Page 34 of Truly Medley Deeply

Page List
Font Size:

Lou and I climb into the back.

Manny’s on the phone with the venue in Charleston, firing off questions while the car hums along to our next stop.

“Will their crew be cleared out at noon? Ours needs to start load-in right away, or we’ll be late for sound check.” He pauses, nodding. “What about the rest of the rider? Can I assume you read it?”

“Ah, riders,” I say. Lou shifts, and something about her body language makes me keep talking. “I saw a stage once thatgot loaded past its weight limit, and it collapsed during sound check.”

Her eyes pop. “Seriously?”

“Scariest thing I ever saw. After that, the band added a canary in the coal mine to that rider. What’s Manny’s ‘gotcha’ request? You have one, right?”

“Of course I have one,” Lou says, though her voice dips just slightly, hesitantly.
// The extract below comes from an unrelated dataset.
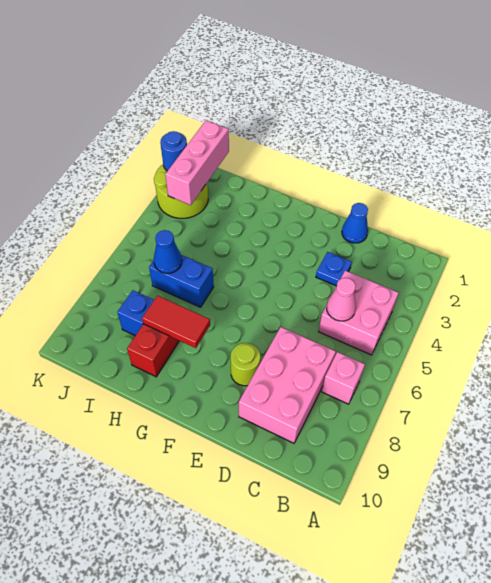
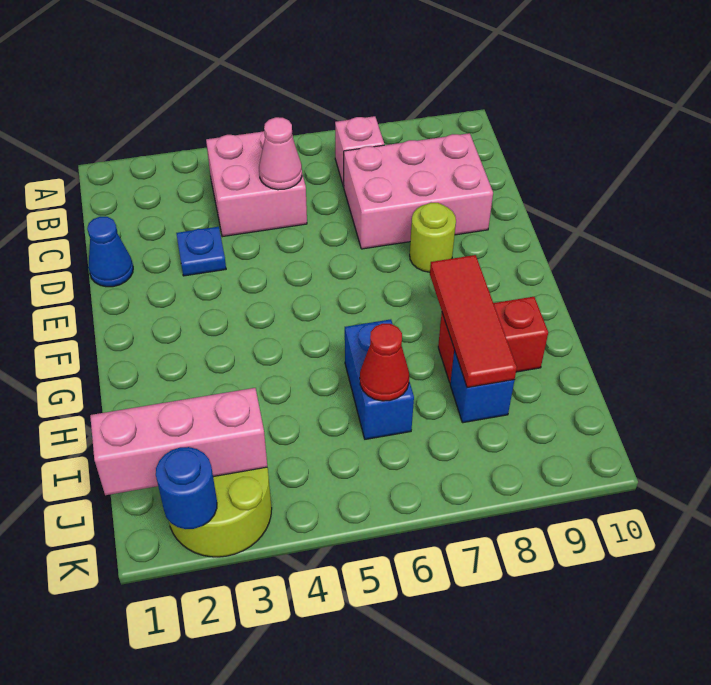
red 1x2 tile [142,296,210,348] -> red 1x3 tile [430,255,517,388]
blue 1x1 cone [154,230,182,273] -> red 1x1 cone [360,324,409,401]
And she shifts in her seat again.

She has no clue what I’m talking about.

Most people think the list of requirements artists send to a venue is just a diva’s wish list—colored candy, scented candles, that kind of thing. But really, it’s the artist’s way of making sure every detail, from tech setup to safety to backstage needs, is handled in advance. A good rider keeps people safe and shows whether the venue actually read the fine print.

Lou’s expression hits like a quiet bruise. She straightens, shoulders back, but her fingers curl in her lap, like she’s bracing for something.

I can’t be sure, but I think she feels … stupid.

I shift on the leather seat to see her without craning my neck. I keep my voice calm—matter-of-fact. No teasing, no judgment. Just enough to give her a foothold.

“People love hearing about how Van Halen or Mariah Carey have the most demanding, specific requests in their tour riders. They think it shows how entitled those musicians are, but they don’t get that it’s the band’s way of trusting that the venue is safe and up to standard. Van Halen didn’t care about brown M&Ms. They cared about the stage not collapsing and killing people because the specific line items weren’t followed correctly.”

Lou nods, like she gets it now. “Yellow daffodils.”

“Hmm?”

“The random thing in my rider Manny added. The canary in a coal mine. It’s yellow daffodils.”

“Not roses, huh?”

“I’m not a roses kind of girl. They’re pretty but … generic.”

I nod. “Smart. That’s specific enough that they wouldn’t have those on hand without having checked.”

Why do I like that she picked something other than roses? I don’t know a thing about flowers.

And why do I feel the need to validate her at all?

“What page of the rider’s it on?”

“Page twelve,” Manny says from the front seat. He’s covering the speaker so he can talk to us. “Tucked between microphone and amp requests.”

Manny chuckles, and I find myself doing the same as he goes back to his call.

“Very smart,” I repeat.

Lou smiles.

We reach the audiologist’s office, and Manny points out Lou’s shiny, nondescript metallic tour bus as it pulls into the parking lot of the medical complex. Bus drivers are held to a strict ten-hour driving day, so a good driver never starts the bus until he absolutely has to. The thing is spotless, reflecting the morning light like a polished stone, the tinted windows giving away nothing.

Manny heads toward it, talking rapidly to the person on the other end of yet another call.

I follow Lou inside, where the doctor has agreed to open two hours early for privacy.

“Thanks again for gettin’ us in so quick,” Lou says as a short, fit doctor unlocks the door and leads us into her exam room.